REQUEST A: Reproduce the listing word for word, leaving the picture out of your copy.

SELECTED PASSAGE START

Pijade (and one must remember that all these messages were revealed by him in "Borba," the official organ of the Yugoslav Communist Party, in mid-March, 1950, a few days before the Yugoslav elections in an effort to prove that the Soviet Union cold-shouldered Tito during the first years of his struggle) said that on receipt of this telegram Tito wrote to him that "Grandfather (Stalin) seemed to bank a great deal on the alliance with England and America." Tito told Pijade that Moscow had requested him to change the wording of a proclamation he had prepared. The changes suggested by Moscow were (a) In the beginning of the second paragraph eliminate the lines "which were organised by the Communist Party"; (b) add to the fourth paragraph "Hitler will not withstand the powerful coalition of America, England and the U.S.S.R., around which all the freedom-loving nations are gathering"; (c) Change the end of the last paragraph in this way, "The victory of the heroic Red Army is a victory of all people of Europe but we too must fight to help the just cause of the U.S.S.R., England and America and by this to accelerate our own liberation"; (d) Eliminate the slogans, "Long live the uprising of all the enslaved peoples of Europe against the occupier," "Long live the heroic Red Army," "Long live Comrade Stalin," and "Long live the Soviet Union."
In another message Moscow puts its finger on the weak point in Tito's position when they told him, in March, 1942, "Do not consider the struggle only from your own national point of view, but from the international point of view, from the Anglo-Soviet-American coalition. Stop the pro-Communist and exclusively pro-Soviet line. Remember you are part of a world anti-Nazi Front."
The Soviet Union had no intention of weakening the grand alliance by intriguing behind England and America's back to foster a revolution in Yugoslavia against a government with which both England and the Soviet Union had diplomatic relations.
Throughout the spring of 1942, Tito kept pleading for weapons from Moscow at a time when the Germans were battering at the gates of Moscow and Leningrad and were overrunning a large part of European Russia. On March 29, Moscow made it clear that Tito could expect no help in the immediate future,
"Every effort is being made to help you but there are huge technical difficulties. Unfortunately do not count on them being overcome in the near future. Please bear this in mind. Try and capture weapons from the enemy and use sparingly those that you have." But Tito kept sending off desperate appeals every few days, although he well knew the only way to send help was by air, the nearest Soviet aerodrome was 1,200 miles away, the whole flight would be over German-occupied territory; every plane, rifle and bullet was needed for the enormous battles raging in the Soviet Union. On April 23, Moscow sent another reply;
"As we have already told you, you cannot count on getting munitions and weapons in the near future. The main reason is the impossibility to ship them. Exploit all existing possibilities to supply yourself on the spot... as regard unmasking the activity of the Chetniks. This is necessary but at present it would be better policy to do this by a general appeal to the Yugoslav government to unite all elements."

SELECTED PASSAGE END
PROVIDED ENTRIES START

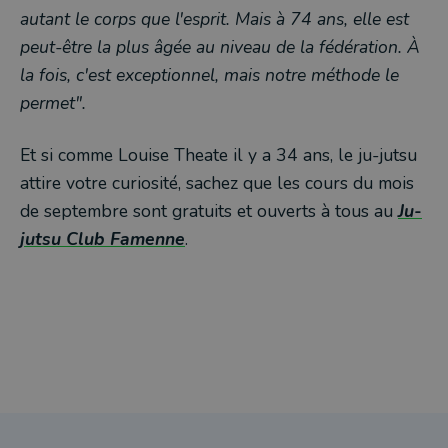
autant le corps que l'esprit. Mais à 74 ans, elle est
peut-être la plus âgée au niveau de la fédération. À
la fois, c'est exceptionnel, mais notre méthode le
permet".
Et si comme Louise Theate il y a 34 ans, le ju-jutsu
attire votre curiosité, sachez que les cours du mois
de septembre sont gratuits et ouverts à tous au
Ju-
jutsu Club Famenne
.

PROVIDED ENTRIES END

REQUEST B: In the passage on Tito and Moscow, on what date did Moscow make it clear that Tito could expect no help in the immediate future?

TASK OUTPUT A:
autant le corps que l'esprit. Mais à 74 ans, elle est
peut-être la plus âgée au niveau de la fédération. À
la fois, c'est exceptionnel, mais notre méthode le
permet".
Et si comme Louise Theate il y a 34 ans, le ju-jutsu
attire votre curiosité, sachez que les cours du mois
de septembre sont gratuits et ouverts à tous au
Ju-
jutsu Club Famenne
.

TASK OUTPUT B: March 29